Empowering hydrogen storage performance of MgH2 by nanoengineering and nanocatalysis

Abstract

With advantages of high hydrogen capacity, excellent reversibility, and low cost, magnesium hydride (MgH2) has been considered as one of the most promising candidates for solid-state hydrogen storage. However, the practical use of MgH2 as a hydrogen storage medium still needs to overcome great barriers both in the thermodynamics and kinetics. In this respect, nanotechnology plays an important role. Employing appropriate nanocatalysts for the hydrogen sorption and/or reducing the particle size of MgH2 to nanoscale have been demonstrated to be effective strategies.
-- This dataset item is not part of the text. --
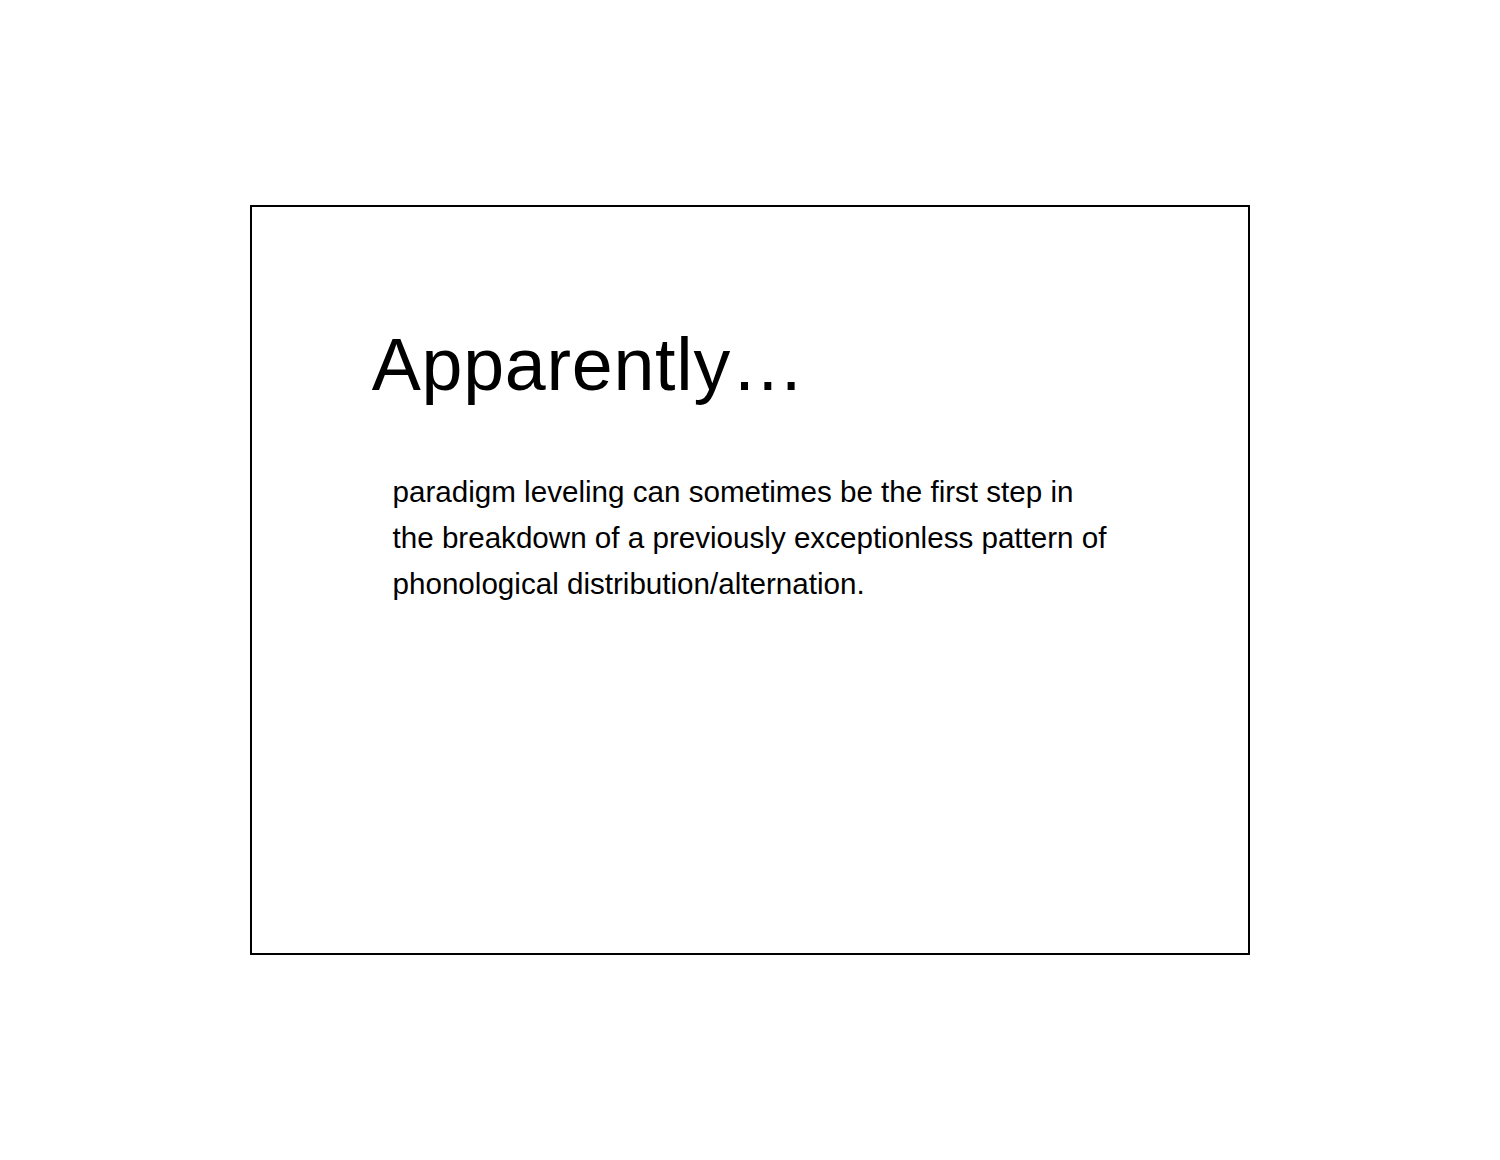Apparently…
paradigm leveling can sometimes be the first step in the breakdown of a previously exceptionless pattern of phonological distribution/alternation.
In this review, we present a detailed survey on the recent advances in nanocatalysts and nanostructuring for high-performance MgH2. First, we introduce various categories of nanocatalysts, especially including metals and their compounds, focusing on their effects on hydrogen sorption performance of MgH2. Then nanostructuring methods for the preparation of small-sized freestanding Mg/MgH2 are discussed, and typical works in nanoconfinement of MgH2 are revisited as a nanostructuring methodology. Finally, we analyze the remaining issues and challenges and propose the prospects of research and development in MgH2 as hydrogen storage materials in the future.